Many people arrive in Japan from places where it simply does not get cold, and are unaware that they need to worry about things like frozen pipes. In most places in Japan, the temperature does not fall below freezing that often, and as a result the pipes have not been insulated as well as they could be. Often, the water pipes are located outside the house to allow easy access, compounding the problem.
Outdoor pipes located on the north side of the building will remain cold during the day. Piping that faces south, west, or east may defrost during the day on their own, but are still susceptible to freezing over night or during a cold spell. The best answer to this problem is to pay attention to the weather and take preventative steps to avoid freezing.
Preventing Frozen Pipes
When you notice the temperature will fall below 0ºC/ 32ºF, your best bet is to:
- Let the cold water drip from the faucet served by exposed pipes. Running water through the pipe – even at a trickle – helps prevent pipes from freezing because the temperature of the water running through it is above freezing.
- Leave the heat on in your home, set to a temperature no lower than 12 ºC/ 55ºF and keep airflow over the pipes (by opening cupboard doors, etc).
As Japanese homes are often built with exposed pipes, the first option is the best one. Inside heat will not warm outside pipes! If you do find yourself with frozen pipes, you may be able thaw them yourself.
Thawing Frozen Pipes
Thawing frozen pipes can be dangerous if done incorrectly. An open flame should be used ONLY by a qualified professional. If you are unable to thaw your pipes any other way, you should call a professional before using any type of flame device on your own. Besides the fire hazard, you could over-heat the pipe and cause a steam explosion.

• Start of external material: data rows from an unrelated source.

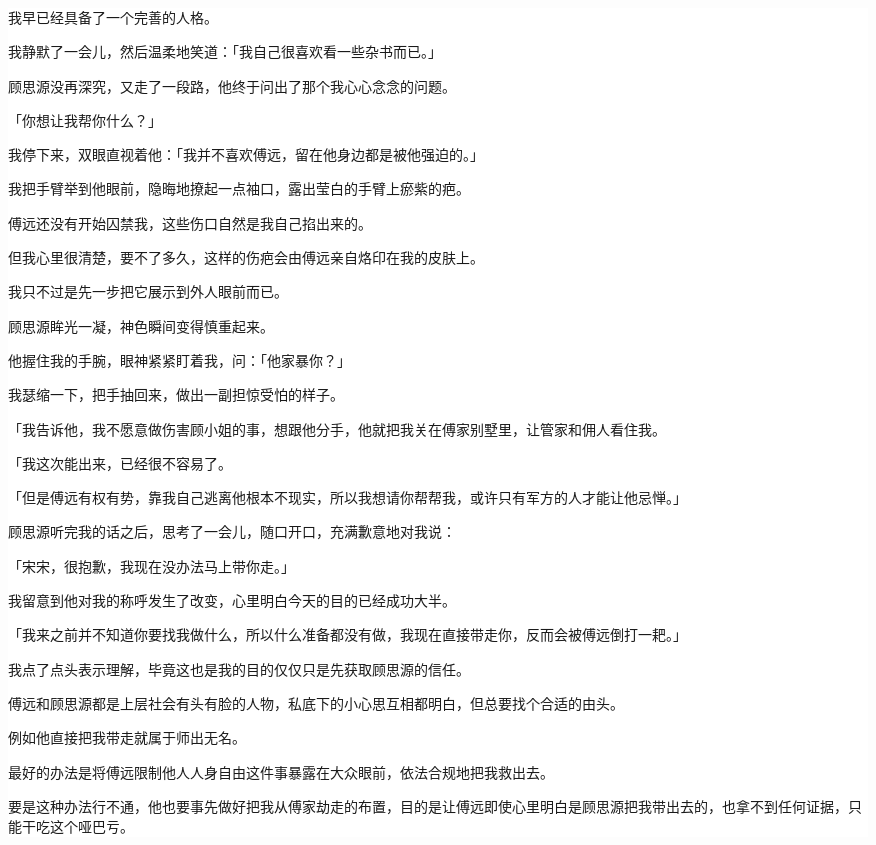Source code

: 
我早已经具备了一个完善的人格。


我静默了一会儿，然后温柔地笑道：「我自己很喜欢看一些杂书而已。」


顾思源没再深究，又走了一段路，他终于问出了那个我心心念念的问题。


「你想让我帮你什么？」


我停下来，双眼直视着他：「我并不喜欢傅远，留在他身边都是被他强迫的。」


我把手臂举到他眼前，隐晦地撩起一点袖口，露出莹白的手臂上瘀紫的疤。



傅远还没有开始囚禁我，这些伤口自然是我自己掐出来的。


但我心里很清楚，要不了多久，这样的伤疤会由傅远亲自烙印在我的皮肤上。


我只不过是先一步把它展示到外人眼前而已。


顾思源眸光一凝，神色瞬间变得慎重起来。


他握住我的手腕，眼神紧紧盯着我，问：「他家暴你？」


我瑟缩一下，把手抽回来，做出一副担惊受怕的样子。


「我告诉他，我不愿意做伤害顾小姐的事，想跟他分手，他就把我关在傅家别墅里，让管家和佣人看住我。


「我这次能出来，已经很不容易了。


「但是傅远有权有势，靠我自己逃离他根本不现实，所以我想请你帮帮我，或许只有军方的人才能让他忌惮。」


顾思源听完我的话之后，思考了一会儿，随口开口，充满歉意地对我说：


「宋宋，很抱歉，我现在没办法马上带你走。」


我留意到他对我的称呼发生了改变，心里明白今天的目的已经成功大半。


「我来之前并不知道你要找我做什么，所以什么准备都没有做，我现在直接带走你，反而会被傅远倒打一耙。」


我点了点头表示理解，毕竟这也是我的目的仅仅只是先获取顾思源的信任。


傅远和顾思源都是上层社会有头有脸的人物，私底下的小心思互相都明白，但总要找个合适的由头。


例如他直接把我带走就属于师出无名。


最好的办法是将傅远限制他人人身自由这件事暴露在大众眼前，依法合规地把我救出去。


要是这种办法行不通，他也要事先做好把我从傅家劫走的布置，目的是让傅远即使心里明白是顾思源把我带出去的，也拿不到任何证据，只能干吃这个哑巴亏。
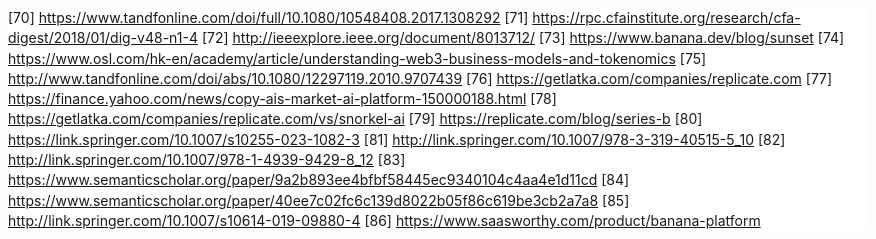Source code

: [70] https://www.tandfonline.com/doi/full/10.1080/10548408.2017.1308292
[71] https://rpc.cfainstitute.org/research/cfa-digest/2018/01/dig-v48-n1-4
[72] http://ieeexplore.ieee.org/document/8013712/
[73] https://www.banana.dev/blog/sunset
[74] https://www.osl.com/hk-en/academy/article/understanding-web3-business-models-and-tokenomics
[75] http://www.tandfonline.com/doi/abs/10.1080/12297119.2010.9707439
[76] https://getlatka.com/companies/replicate.com
[77] https://finance.yahoo.com/news/copy-ais-market-ai-platform-150000188.html
[78] https://getlatka.com/companies/replicate.com/vs/snorkel-ai
[79] https://replicate.com/blog/series-b
[80] https://link.springer.com/10.1007/s10255-023-1082-3
[81] http://link.springer.com/10.1007/978-3-319-40515-5_10
[82] http://link.springer.com/10.1007/978-1-4939-9429-8_12
[83] https://www.semanticscholar.org/paper/9a2b893ee4bfbf58445ec9340104c4aa4e1d11cd
[84] https://www.semanticscholar.org/paper/40ee7c02fc6c139d8022b05f86c619be3cb2a7a8
[85] http://link.springer.com/10.1007/s10614-019-09880-4
[86] https://www.saasworthy.com/product/banana-platform
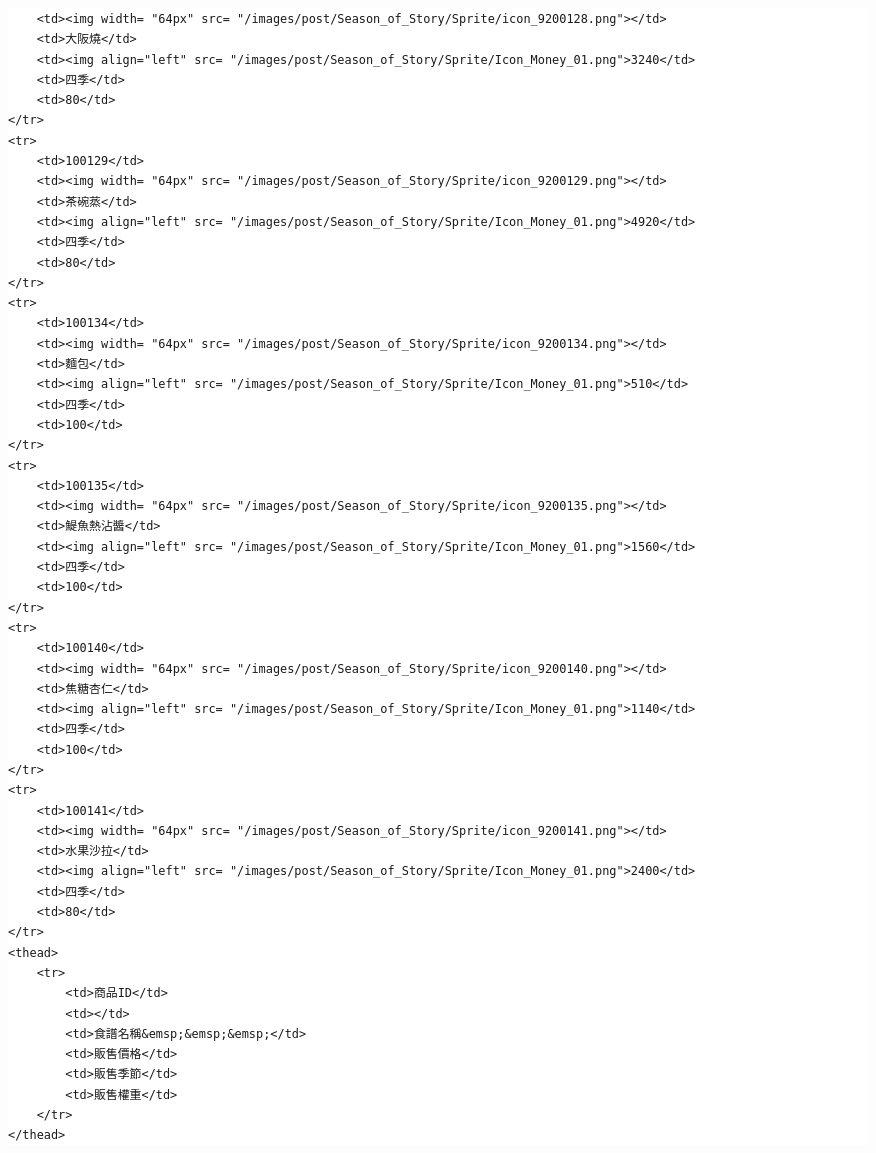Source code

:         <td><img width= "64px" src= "/images/post/Season_of_Story/Sprite/icon_9200128.png"></td>
        <td>大阪燒</td>
        <td><img align="left" src= "/images/post/Season_of_Story/Sprite/Icon_Money_01.png">3240</td>
        <td>四季</td>
        <td>80</td>
    </tr>
    <tr>
        <td>100129</td>
        <td><img width= "64px" src= "/images/post/Season_of_Story/Sprite/icon_9200129.png"></td>
        <td>茶碗蒸</td>
        <td><img align="left" src= "/images/post/Season_of_Story/Sprite/Icon_Money_01.png">4920</td>
        <td>四季</td>
        <td>80</td>
    </tr>
    <tr>
        <td>100134</td>
        <td><img width= "64px" src= "/images/post/Season_of_Story/Sprite/icon_9200134.png"></td>
        <td>麵包</td>
        <td><img align="left" src= "/images/post/Season_of_Story/Sprite/Icon_Money_01.png">510</td>
        <td>四季</td>
        <td>100</td>
    </tr>
    <tr>
        <td>100135</td>
        <td><img width= "64px" src= "/images/post/Season_of_Story/Sprite/icon_9200135.png"></td>
        <td>鯷魚熱沾醬</td>
        <td><img align="left" src= "/images/post/Season_of_Story/Sprite/Icon_Money_01.png">1560</td>
        <td>四季</td>
        <td>100</td>
    </tr>
    <tr>
        <td>100140</td>
        <td><img width= "64px" src= "/images/post/Season_of_Story/Sprite/icon_9200140.png"></td>
        <td>焦糖杏仁</td>
        <td><img align="left" src= "/images/post/Season_of_Story/Sprite/Icon_Money_01.png">1140</td>
        <td>四季</td>
        <td>100</td>
    </tr>
    <tr>
        <td>100141</td>
        <td><img width= "64px" src= "/images/post/Season_of_Story/Sprite/icon_9200141.png"></td>
        <td>水果沙拉</td>
        <td><img align="left" src= "/images/post/Season_of_Story/Sprite/Icon_Money_01.png">2400</td>
        <td>四季</td>
        <td>80</td>
    </tr>
    <thead>
        <tr>
            <td>商品ID</td>
            <td></td>
            <td>食譜名稱&emsp;&emsp;&emsp;</td>
            <td>販售價格</td>
            <td>販售季節</td>
            <td>販售權重</td>
        </tr>
    </thead>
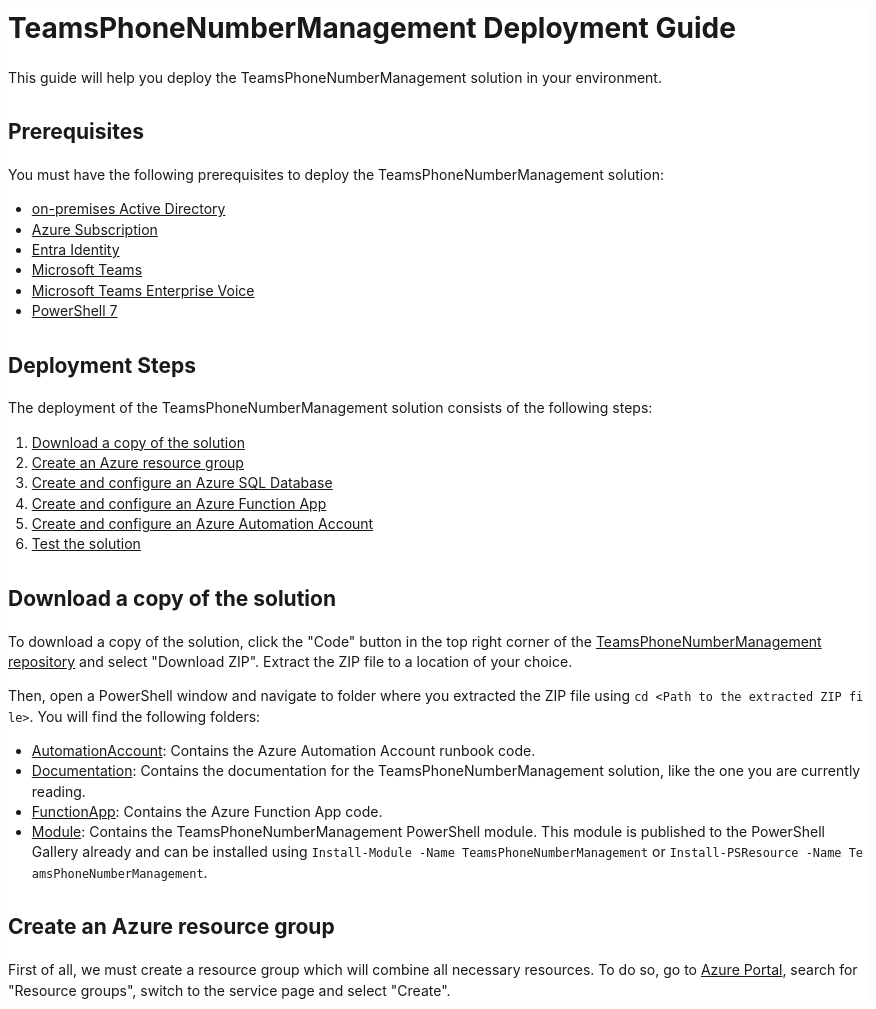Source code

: ﻿# TeamsPhoneNumberManagement Deployment Guide

This guide will help you deploy the TeamsPhoneNumberManagement solution in your environment.

## Prerequisites

You must have the following prerequisites to deploy the TeamsPhoneNumberManagement solution:

- [on-premises Active Directory](https://docs.microsoft.com/en-us/azure/active-directory/hybrid/plan-connect-topologies)
- [Azure Subscription](https://portal.azure.com)
- [Entra Identity](https://entra.microsoft.com/#view/Microsoft_AAD_IAM/TenantOverview.ReactView)
- [Microsoft Teams](https://admin.teams.microsoft.com/)
- [Microsoft Teams Enterprise Voice](https://learn.microsoft.com/en-us/microsoftteams/cloud-voice-landing-page)
- [PowerShell 7](https://learn.microsoft.com/en-us/powershell/scripting/install/installing-powershell?view=powershell-7.4)

## Deployment Steps

The deployment of the TeamsPhoneNumberManagement solution consists of the following steps:

1. [Download a copy of the solution](#download-a-copy-of-the-solution)
2. [Create an Azure resource group](#create-an-azure-resource-group)
3. [Create and configure an Azure SQL Database](#create-and-configure-an-azure-sql-database)
4. [Create and configure an Azure Function App](#create-and-configure-an-azure-function-app)
5. [Create and configure an Azure Automation Account](#create-and-configure-an-azure-automation-account)
6. [Test the solution](#test-the-solution)

## Download a copy of the solution

To download a copy of the solution, click the "Code" button in the top right corner of the [TeamsPhoneNumberManagement repository](https://github.com/jklotzsche-msft/teamsphonenumbermanagement) and select "Download ZIP". Extract the ZIP file to a location of your choice.

Then, open a PowerShell window and navigate to folder where you extracted the ZIP file using `cd <Path to the extracted ZIP file>`. You will find the following folders:

- [AutomationAccount](../AutomationAccount): Contains the Azure Automation Account runbook code.
- [Documentation](../Documentation): Contains the documentation for the TeamsPhoneNumberManagement solution, like the one you are currently reading.
- [FunctionApp](../FunctionApp): Contains the Azure Function App code.
- [Module](../Module): Contains the TeamsPhoneNumberManagement PowerShell module. This module is published to the PowerShell Gallery already and can be installed using `Install-Module -Name TeamsPhoneNumberManagement` or `Install-PSResource -Name TeamsPhoneNumberManagement`.

## Create an Azure resource group

First of all, we must create a resource group which will combine all necessary resources. To do so, go to [Azure Portal](https://portal.azure.com/#home), search for "Resource groups", switch to the service page and select "Create".
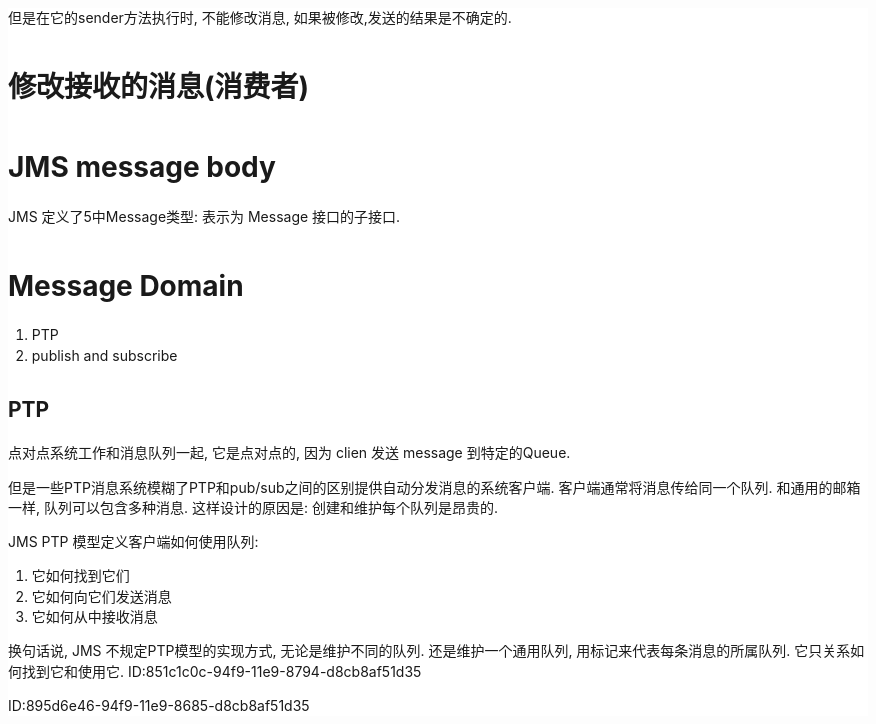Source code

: 但是在它的sender方法执行时, 不能修改消息, 如果被修改,发送的结果是不确定的.

# 修改接收的消息(消费者)


# JMS message body
JMS 定义了5中Message类型: 表示为 Message 接口的子接口.

# Message Domain
1. PTP
2. publish and subscribe
## PTP
点对点系统工作和消息队列一起, 它是点对点的, 因为 clien 发送 message 到特定的Queue.

但是一些PTP消息系统模糊了PTP和pub/sub之间的区别提供自动分发消息的系统客户端.
客户端通常将消息传给同一个队列. 和通用的邮箱一样, 队列可以包含多种消息.
这样设计的原因是: 创建和维护每个队列是昂贵的.

JMS PTP 模型定义客户端如何使用队列: 
1. 它如何找到它们
2. 它如何向它们发送消息
3. 它如何从中接收消息

换句话说, JMS 不规定PTP模型的实现方式, 无论是维护不同的队列.
还是维护一个通用队列, 用标记来代表每条消息的所属队列.
它只关系如何找到它和使用它.
ID:851c1c0c-94f9-11e9-8794-d8cb8af51d35
 
ID:895d6e46-94f9-11e9-8685-d8cb8af51d35
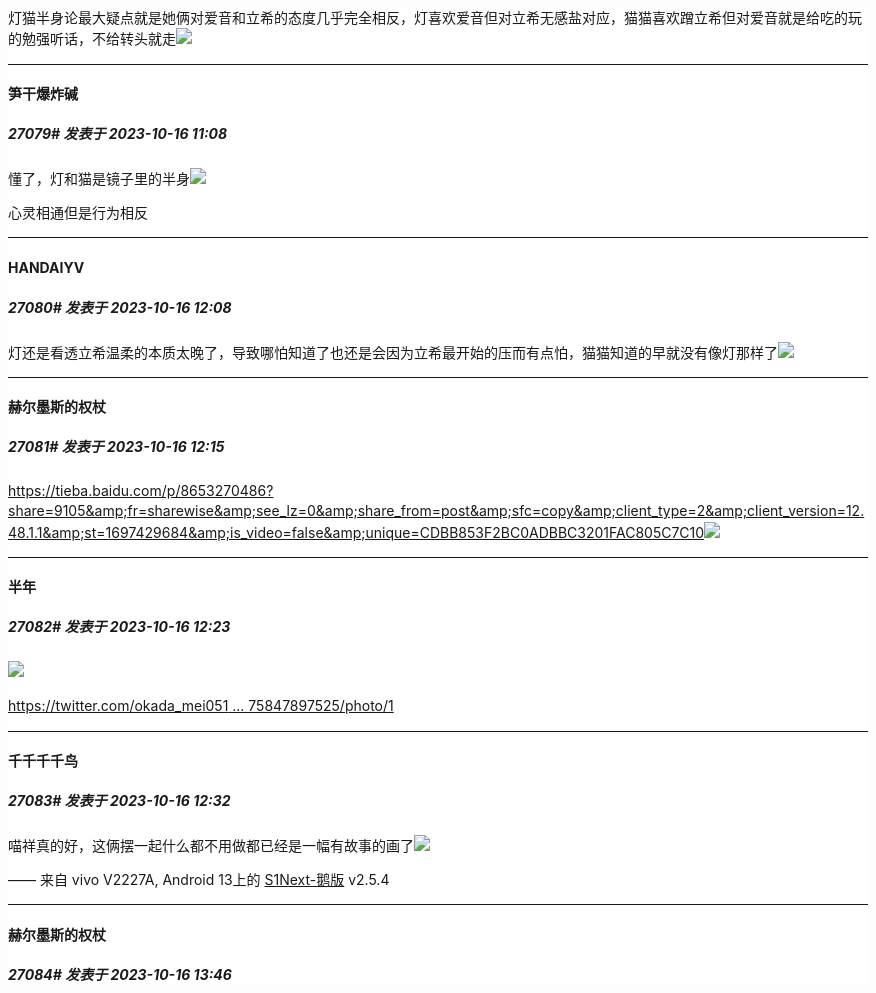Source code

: 灯猫半身论最大疑点就是她俩对爱音和立希的态度几乎完全相反，灯喜欢爱音但对立希无感盐对应，猫猫喜欢蹭立希但对爱音就是给吃的玩的勉强听话，不给转头就走<img src="https://static.saraba1st.com/image/smiley/face2017/067.png" referrerpolicy="no-referrer">

*****

####  笋干爆炸碱  
##### 27079#       发表于 2023-10-16 11:08

懂了，灯和猫是镜子里的半身<img src="https://static.saraba1st.com/image/smiley/face2017/034.png" referrerpolicy="no-referrer">

心灵相通但是行为相反


*****

####  HANDAIYV  
##### 27080#       发表于 2023-10-16 12:08

灯还是看透立希温柔的本质太晚了，导致哪怕知道了也还是会因为立希最开始的压而有点怕，猫猫知道的早就没有像灯那样了<img src="https://static.saraba1st.com/image/smiley/face2017/034.png" referrerpolicy="no-referrer">


*****

####  赫尔墨斯的权杖  
##### 27081#       发表于 2023-10-16 12:15

https://tieba.baidu.com/p/8653270486?share=9105&amp;fr=sharewise&amp;see_lz=0&amp;share_from=post&amp;sfc=copy&amp;client_type=2&amp;client_version=12.48.1.1&amp;st=1697429684&amp;is_video=false&amp;unique=CDBB853F2BC0ADBBC3201FAC805C7C10<img src="https://p.sda1.dev/13/1a43d88f6328aad65ad23b3c61574829/CMP_20231016121457504.jpg" referrerpolicy="no-referrer">


*****

####  半年  
##### 27082#       发表于 2023-10-16 12:23

<img src="https://p.sda1.dev/13/2fd34b9805afb3f96bfac331182b22b7/F8eIInTbMAA4Bhf.jpg" referrerpolicy="no-referrer">

[https://twitter.com/okada_mei051 ... 75847897525/photo/1](https://twitter.com/okada_mei0519/status/1713487875847897525/photo/1)


*****

####  千千千千鸟  
##### 27083#       发表于 2023-10-16 12:32

喵祥真的好，这俩摆一起什么都不用做都已经是一幅有故事的画了<img src="https://static.saraba1st.com/image/smiley/face2017/075.png" referrerpolicy="no-referrer">

—— 来自 vivo V2227A, Android 13上的 [S1Next-鹅版](https://github.com/ykrank/S1-Next/releases) v2.5.4


*****

####  赫尔墨斯的权杖  
##### 27084#       发表于 2023-10-16 13:46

Here are the steps you can take, safely, if you wake up some frigid winter morning to find a pipe has frozen.
- Open faucet so steam produced by your thawing activities will be able to escape.
- Start thawing pipe at the faucet, and work back toward other end of frozen section. As you melt the ice, water and steam will come out the open faucet. If you started in the middle, steam produced by melting ice could get trapped and build up enough pressure to burst the pipe. If the pipes are frozen solid, the order is a must. If your pipes are outside and were working yesterday (lightly frozen), you may want to reverse this order and start outside.
Pipe-thawing options: Here are a couple safe ways to thaw your home’s pipes.
- The most popular and safest pipe-thawing option is to use hot water. Wrap and secure a heavy towel around the pipe to concentrate and keep the heat against it. Using a bucket to catch runoff water pour hot or boiling water over the towel. Repeat as required.
- If you want to avoid the messiness of thawing with hot water you can try a heat lamp or hair dryer as heat source. These work much less quickly. NEVER use an open flame to melt a frozen pipe because it is extremely dangerous.